== Segment start ==

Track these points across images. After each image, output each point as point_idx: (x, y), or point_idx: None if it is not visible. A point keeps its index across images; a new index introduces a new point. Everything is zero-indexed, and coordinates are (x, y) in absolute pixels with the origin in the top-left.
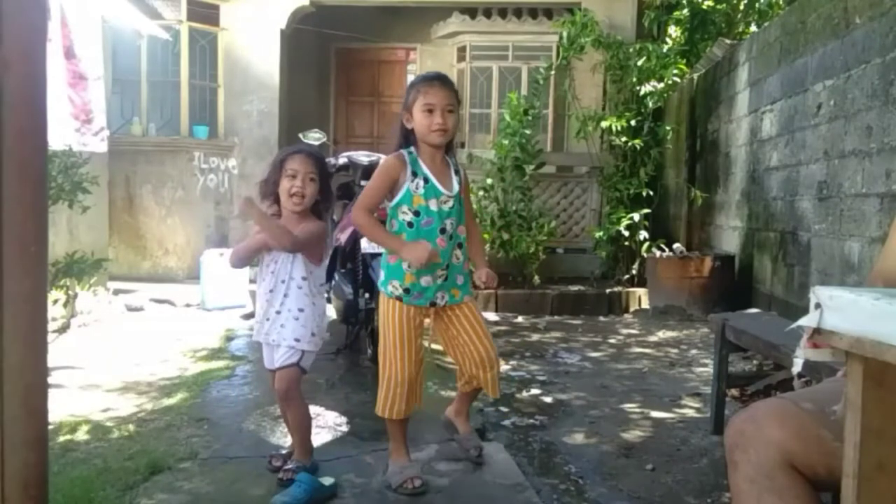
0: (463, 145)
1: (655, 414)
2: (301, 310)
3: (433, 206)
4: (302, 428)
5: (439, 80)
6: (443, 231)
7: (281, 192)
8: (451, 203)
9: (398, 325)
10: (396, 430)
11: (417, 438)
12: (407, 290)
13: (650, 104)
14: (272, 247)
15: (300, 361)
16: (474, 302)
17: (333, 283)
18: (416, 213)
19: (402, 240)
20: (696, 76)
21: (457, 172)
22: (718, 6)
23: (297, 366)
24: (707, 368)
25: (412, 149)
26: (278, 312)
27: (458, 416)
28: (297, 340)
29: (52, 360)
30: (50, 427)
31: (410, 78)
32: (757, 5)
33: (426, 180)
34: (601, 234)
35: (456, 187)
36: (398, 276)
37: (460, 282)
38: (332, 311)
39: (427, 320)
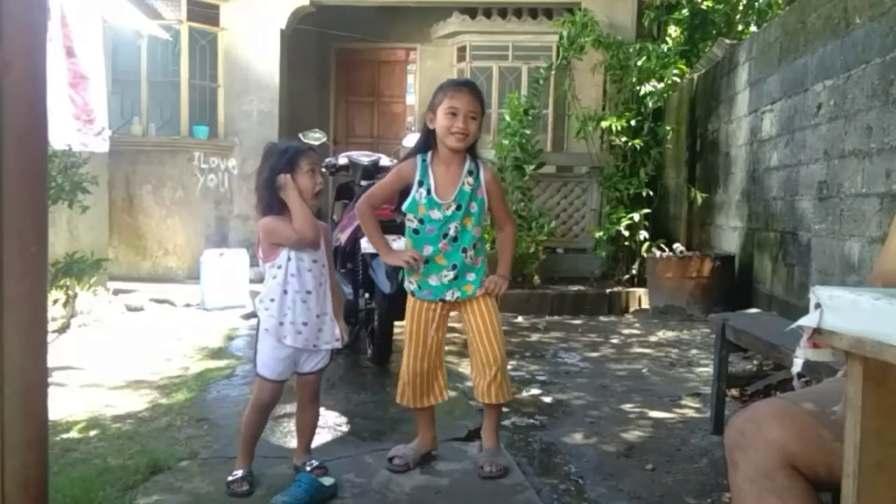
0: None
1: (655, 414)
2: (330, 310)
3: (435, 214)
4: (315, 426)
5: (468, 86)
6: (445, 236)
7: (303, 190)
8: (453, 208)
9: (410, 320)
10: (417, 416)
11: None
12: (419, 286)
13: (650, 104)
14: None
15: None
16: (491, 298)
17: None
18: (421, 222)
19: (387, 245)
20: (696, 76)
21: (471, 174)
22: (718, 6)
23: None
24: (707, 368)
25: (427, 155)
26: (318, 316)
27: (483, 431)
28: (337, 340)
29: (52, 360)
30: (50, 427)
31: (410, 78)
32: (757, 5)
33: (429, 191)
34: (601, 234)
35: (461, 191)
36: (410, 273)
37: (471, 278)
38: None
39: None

== Segment end ==
== Segment start ==

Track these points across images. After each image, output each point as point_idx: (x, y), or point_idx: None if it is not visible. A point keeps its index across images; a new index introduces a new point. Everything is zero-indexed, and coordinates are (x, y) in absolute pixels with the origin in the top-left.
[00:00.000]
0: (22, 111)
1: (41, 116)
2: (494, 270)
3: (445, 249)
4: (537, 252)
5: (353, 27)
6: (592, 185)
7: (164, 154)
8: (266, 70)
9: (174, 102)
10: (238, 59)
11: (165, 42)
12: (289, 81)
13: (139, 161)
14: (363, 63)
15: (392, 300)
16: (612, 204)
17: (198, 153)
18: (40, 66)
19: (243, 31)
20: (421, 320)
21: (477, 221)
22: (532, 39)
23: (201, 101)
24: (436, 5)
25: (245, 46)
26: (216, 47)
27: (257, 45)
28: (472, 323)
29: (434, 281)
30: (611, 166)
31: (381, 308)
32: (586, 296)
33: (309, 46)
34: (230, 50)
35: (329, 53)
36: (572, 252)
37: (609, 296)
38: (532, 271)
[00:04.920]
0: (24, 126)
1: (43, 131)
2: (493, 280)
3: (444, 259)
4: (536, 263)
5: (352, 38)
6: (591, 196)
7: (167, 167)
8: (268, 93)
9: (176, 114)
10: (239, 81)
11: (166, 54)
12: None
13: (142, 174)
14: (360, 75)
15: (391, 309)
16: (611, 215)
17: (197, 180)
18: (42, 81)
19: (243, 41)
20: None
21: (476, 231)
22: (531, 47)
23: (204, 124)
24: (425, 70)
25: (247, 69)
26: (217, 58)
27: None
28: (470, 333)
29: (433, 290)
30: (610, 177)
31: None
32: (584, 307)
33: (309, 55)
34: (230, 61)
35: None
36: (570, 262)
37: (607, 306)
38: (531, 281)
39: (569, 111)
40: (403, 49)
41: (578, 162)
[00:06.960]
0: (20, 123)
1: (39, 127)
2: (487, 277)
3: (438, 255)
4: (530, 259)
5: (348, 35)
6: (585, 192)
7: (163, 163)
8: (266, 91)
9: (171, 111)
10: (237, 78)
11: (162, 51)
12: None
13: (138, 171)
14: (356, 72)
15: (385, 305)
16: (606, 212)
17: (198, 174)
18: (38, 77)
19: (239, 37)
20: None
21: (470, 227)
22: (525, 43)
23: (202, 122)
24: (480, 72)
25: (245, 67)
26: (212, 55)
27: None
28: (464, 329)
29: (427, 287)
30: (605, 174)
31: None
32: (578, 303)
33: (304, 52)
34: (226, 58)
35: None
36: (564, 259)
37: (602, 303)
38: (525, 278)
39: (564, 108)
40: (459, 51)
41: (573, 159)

== Segment end ==
== Segment start ==

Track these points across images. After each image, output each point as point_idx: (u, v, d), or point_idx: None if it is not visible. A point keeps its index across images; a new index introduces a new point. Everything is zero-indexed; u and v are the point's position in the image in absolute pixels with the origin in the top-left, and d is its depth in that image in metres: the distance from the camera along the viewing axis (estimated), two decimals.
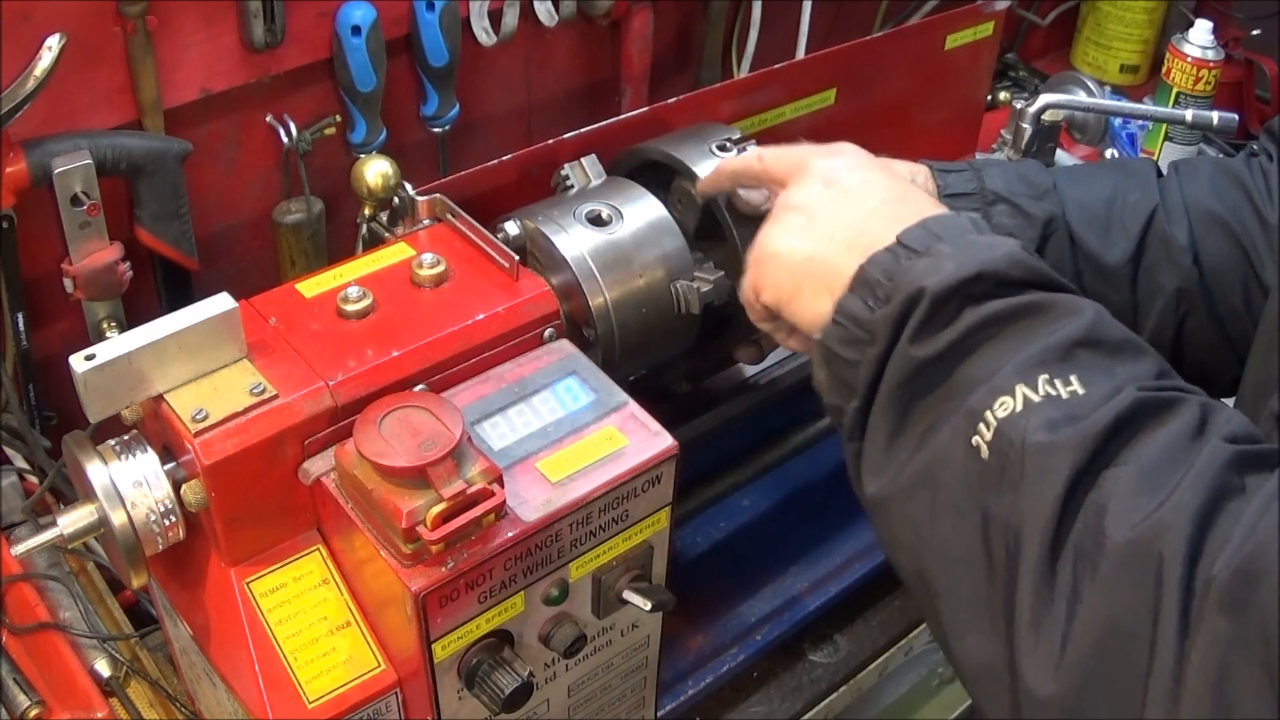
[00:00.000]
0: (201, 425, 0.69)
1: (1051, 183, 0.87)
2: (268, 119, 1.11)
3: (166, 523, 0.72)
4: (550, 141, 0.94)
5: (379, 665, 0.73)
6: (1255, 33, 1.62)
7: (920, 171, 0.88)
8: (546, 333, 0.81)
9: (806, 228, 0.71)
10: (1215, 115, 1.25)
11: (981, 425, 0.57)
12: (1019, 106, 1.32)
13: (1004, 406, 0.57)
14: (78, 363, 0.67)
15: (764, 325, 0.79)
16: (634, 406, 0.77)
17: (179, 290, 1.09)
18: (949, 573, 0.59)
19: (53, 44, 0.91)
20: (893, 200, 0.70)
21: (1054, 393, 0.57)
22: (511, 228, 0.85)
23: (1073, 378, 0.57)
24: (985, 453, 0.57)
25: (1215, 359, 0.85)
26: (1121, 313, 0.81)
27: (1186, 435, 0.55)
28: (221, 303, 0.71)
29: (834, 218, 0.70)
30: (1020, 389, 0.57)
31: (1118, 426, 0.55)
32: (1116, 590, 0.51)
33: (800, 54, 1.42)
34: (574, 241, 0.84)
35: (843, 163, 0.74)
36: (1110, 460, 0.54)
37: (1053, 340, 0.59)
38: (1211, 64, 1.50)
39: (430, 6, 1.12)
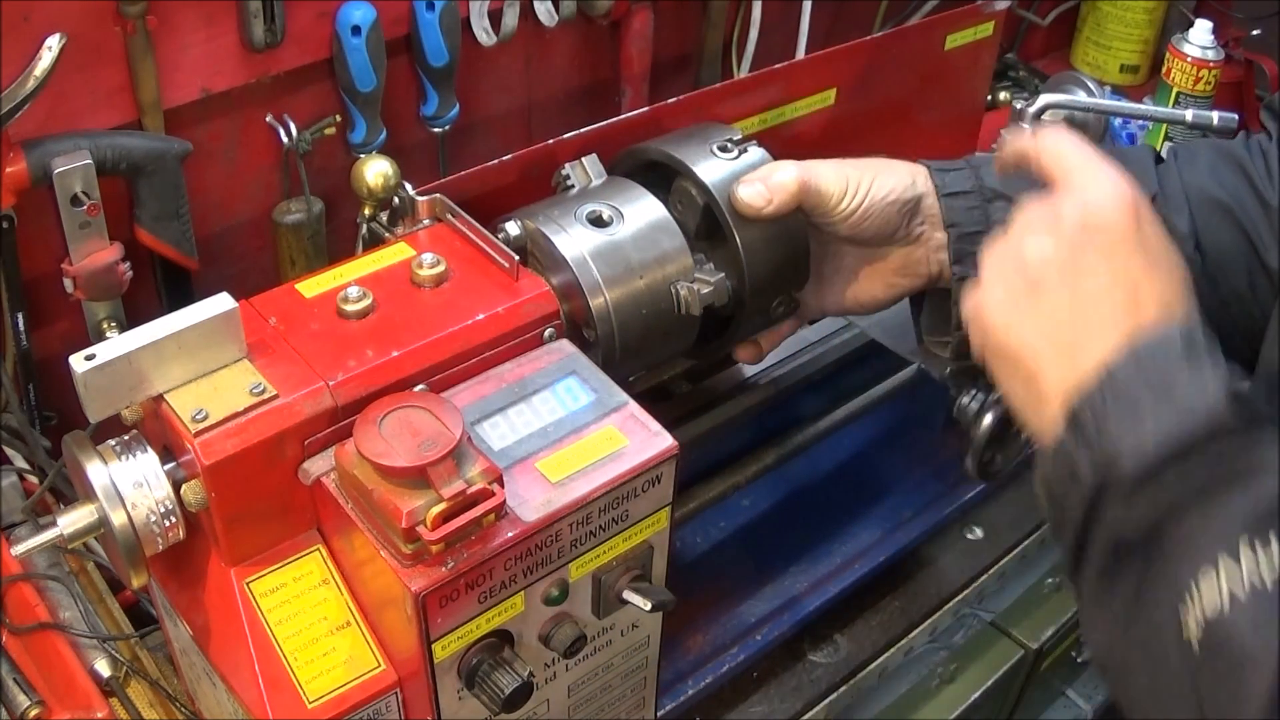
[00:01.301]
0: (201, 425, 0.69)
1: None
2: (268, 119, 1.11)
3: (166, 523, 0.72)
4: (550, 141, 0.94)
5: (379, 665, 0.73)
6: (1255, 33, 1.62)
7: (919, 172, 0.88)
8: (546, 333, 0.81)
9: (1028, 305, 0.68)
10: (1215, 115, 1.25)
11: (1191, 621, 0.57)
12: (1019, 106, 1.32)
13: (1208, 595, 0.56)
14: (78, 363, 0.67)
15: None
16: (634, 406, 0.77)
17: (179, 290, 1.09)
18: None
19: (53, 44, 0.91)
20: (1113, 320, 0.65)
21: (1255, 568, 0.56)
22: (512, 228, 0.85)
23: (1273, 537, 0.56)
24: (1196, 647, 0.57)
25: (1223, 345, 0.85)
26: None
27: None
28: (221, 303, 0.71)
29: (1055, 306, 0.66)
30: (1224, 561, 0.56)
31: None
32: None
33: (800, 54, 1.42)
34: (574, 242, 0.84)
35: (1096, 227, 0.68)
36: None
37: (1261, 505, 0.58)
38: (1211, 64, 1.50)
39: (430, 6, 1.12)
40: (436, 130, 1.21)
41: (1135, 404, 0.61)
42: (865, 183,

== Segment end ==

#### Problem requirements:
Copy out precisely the lines from the line with "28: (297, 340)" to the line with "38: (332, 311)" in the material above, including those two lines and omitting all the rest.

#### Reply:
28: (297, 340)
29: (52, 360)
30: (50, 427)
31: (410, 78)
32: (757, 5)
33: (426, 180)
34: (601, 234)
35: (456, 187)
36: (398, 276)
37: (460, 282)
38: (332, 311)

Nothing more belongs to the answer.